I can only guess that the current $1 billion-plus-per-round pace the auction has generated so far cannot be sustained for too much longer. But, even if it backs down to around $500 million per round for a week or so, we are looking at some serious green being thrown at some serious clear blue.
In the meantime I will try to maintain my auction enthusiasm, but I gotta say that at the moment it’s taking some serious concentration to keep an even keel.
OK, enough of that.
Thanks for checking out this week’s Worst of the Week column. And now for some extras:
–One company that is sure to be seeing dollar signs related to the Auction 97 madness is Sprint. (Wow, that felt strange to type.)
First of all, Sprint is not participating in the auction and is thus able to avoid the mass-hysteria that has obviously infected the current participants. For a company with literally no money to burn, not participating is a good thing.
Second, if spectrum has become this valuable, then all that 2.5 GHz spectrum Sprint is sitting on must be a gold mine. Sure, the 2.5 bands are not as attractive as the 1.7/2.1 GHz bands that are currently in play, but even if it’s worth half as much, that has got to be good news for Sprint and its parent company Softbank.
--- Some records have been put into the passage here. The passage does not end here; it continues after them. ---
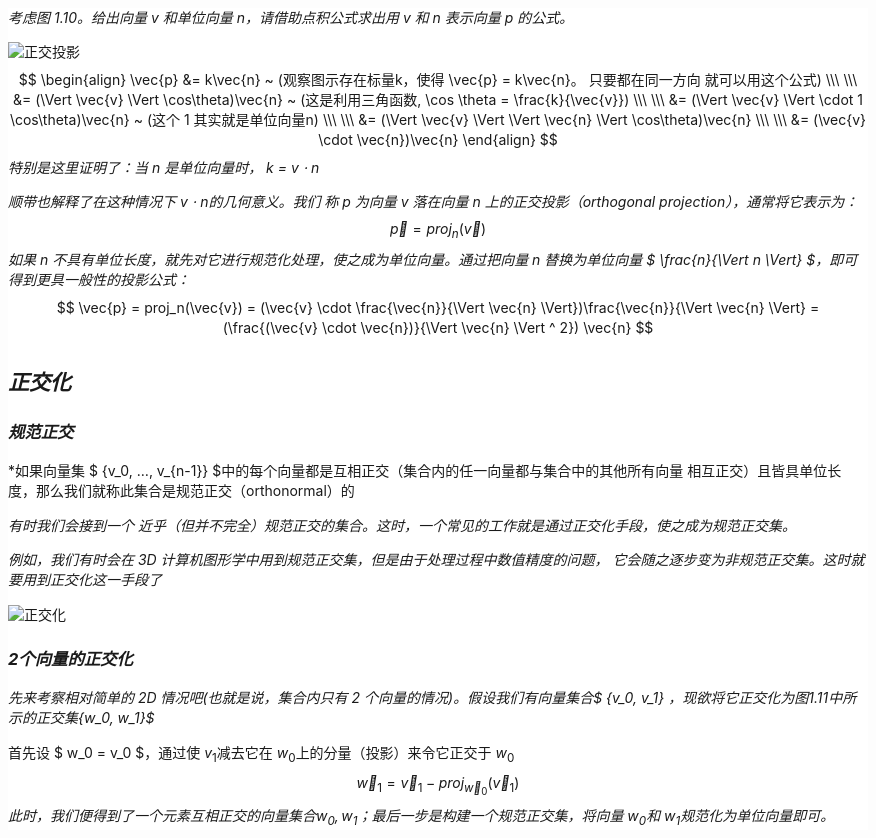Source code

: *考虑图 1.10。给出向量 v 和单位向量 n，请借助点积公式求出用 v 和 n 表示向量 p 的公式。*

![正交投影](https://raw.githubusercontent.com/CuteCocoa/MyImage/main/正交投影.png)
$$
\begin{align}
\vec{p} &= k\vec{n} ~ (观察图示存在标量k，使得 \vec{p} = k\vec{n}。 只要都在同一方向 就可以用这个公式)
\\\ \\\
&= (\Vert \vec{v} \Vert \cos\theta)\vec{n} ~ (这是利用三角函数, \cos \theta = \frac{k}{\vec{v}})
\\\ \\\
&= (\Vert \vec{v} \Vert \cdot 1 \cos\theta)\vec{n} ~ (这个 1 其实就是单位向量n)
\\\ \\\
&= (\Vert \vec{v} \Vert \Vert \vec{n} \Vert \cos\theta)\vec{n}
\\\ \\\
&= (\vec{v} \cdot \vec{n})\vec{n}
\end{align}
$$
*特别是这里证明了：当 n 是单位向量时， k = v ⋅ n*

*顺带也解释了在这种情况下 v ⋅ n的几何意义。我们 称 p 为向量 v 落在向量 n 上的正交投影（orthogonal projection），通常将它表示为：*
$$
\vec{p} = proj_n(\vec{v})
$$
*如果 n 不具有单位长度，就先对它进行规范化处理，使之成为单位向量。通过把向量 n 替换为单位向量 $ \frac{n}{\Vert n \Vert} $，即可得到更具一般性的投影公式：*
$$
\vec{p} 
= proj_n(\vec{v}) 
= (\vec{v} \cdot \frac{\vec{n}}{\Vert \vec{n} \Vert})\frac{\vec{n}}{\Vert \vec{n} \Vert} 
= (\frac{(\vec{v} \cdot \vec{n})}{\Vert \vec{n} \Vert ^ 2}) \vec{n}
$$

## ***正交化***

### ***规范正交***

*如果向量集 $ {v_0, …, v_{n-1}} $中的每个向量都是互相正交（集合内的任一向量都与集合中的其他所有向量 相互正交）且皆具单位长度，那么我们就称此集合是规范正交（orthonormal）的

*有时我们会接到一个 近乎（但并不完全）规范正交的集合。这时，一个常见的工作就是通过正交化手段，使之成为规范正交集。*

*例如，我们有时会在 3D 计算机图形学中用到规范正交集，但是由于处理过程中数值精度的问题， 它会随之逐步变为非规范正交集。这时就要用到正交化这一手段了*

![正交化](https://raw.githubusercontent.com/CuteCocoa/MyImage/main/正交化.png)

### ***2个向量的正交化***

*先来考察相对简单的 2D 情况吧(也就是说，集合内只有 2 个向量的情况)。假设我们有向量集合$ {v_0, v_1} $，现欲将它正交化为图 1.11 中所示的 正交集${w_0, w_1}$*

首先设 $ w_0 = v_0 $，通过使 $v_1$减去它在 $w_0$上的分量（投影）来令它正交于 $w_0$
$$
\vec{w}_1 = \vec{v}_1 - proj_{\vec{w}_0}(\vec{v}_1)
$$
*此时，我们便得到了一个元素互相正交的向量集合${w_0, w_1}$；最后一步是构建一个规范正交集，将向量 $w_0$和 $w_1$规范化为单位向量即可。*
Sprint has for years toyed with the idea of selling off some of its 2.5 GHz holdings, which in some markets totals more than 150 megahertz. Recent news from Sprint has indicated that the company could be looking at using up to three 20-megahertz channels in that band to support its Spark program, which could provide consumers with network speeds approaching 100 megabits per second.
Even if Sprint wanted to hold onto 100 megahertz in each market, that gives Sprint something like 50 megahertz of excess capacity, which could be worth a pretty penny. And, I would think Sprint is looking after every penny.
–Finally, Ericsson this week unveiled its latest “Mobility Report,” which claims that 90% of the world’s population over the age of six will have a mobile phone by 2020. Perhaps tied into all this auction craziness, Ericsson also claims that mobile video traffic will increase tenfold by 2020, making up 55% of all data traffic.
Last year, Ericsson predicted that worldwide mobile subscribers will hit 9.3 billion by 2019, with 60% of those customers using a smartphone, which will in turn increase smartphone-generated traffic 10-times between 2013 and 2019.
I have always found these reports to be interesting, not so much in the general gist of their findings (which are also obviously good for equipment vendors, like, say, Ericsson), but into the amount of detail that is provided. I mean, actually putting down specific numbers to these predictions in a move to show some serious authority on the matter. Plus putting down the numbers is like feeding raw meat to us hungry media types who, while being afraid of all numbers – thus our preference for letters – can’t seem to get enough of them.
So, well done Ericsson. Putting up a headline that reads “90% of the world’s population have a cell phone by 2020,” reads much better than “People like cell phones … a lot.”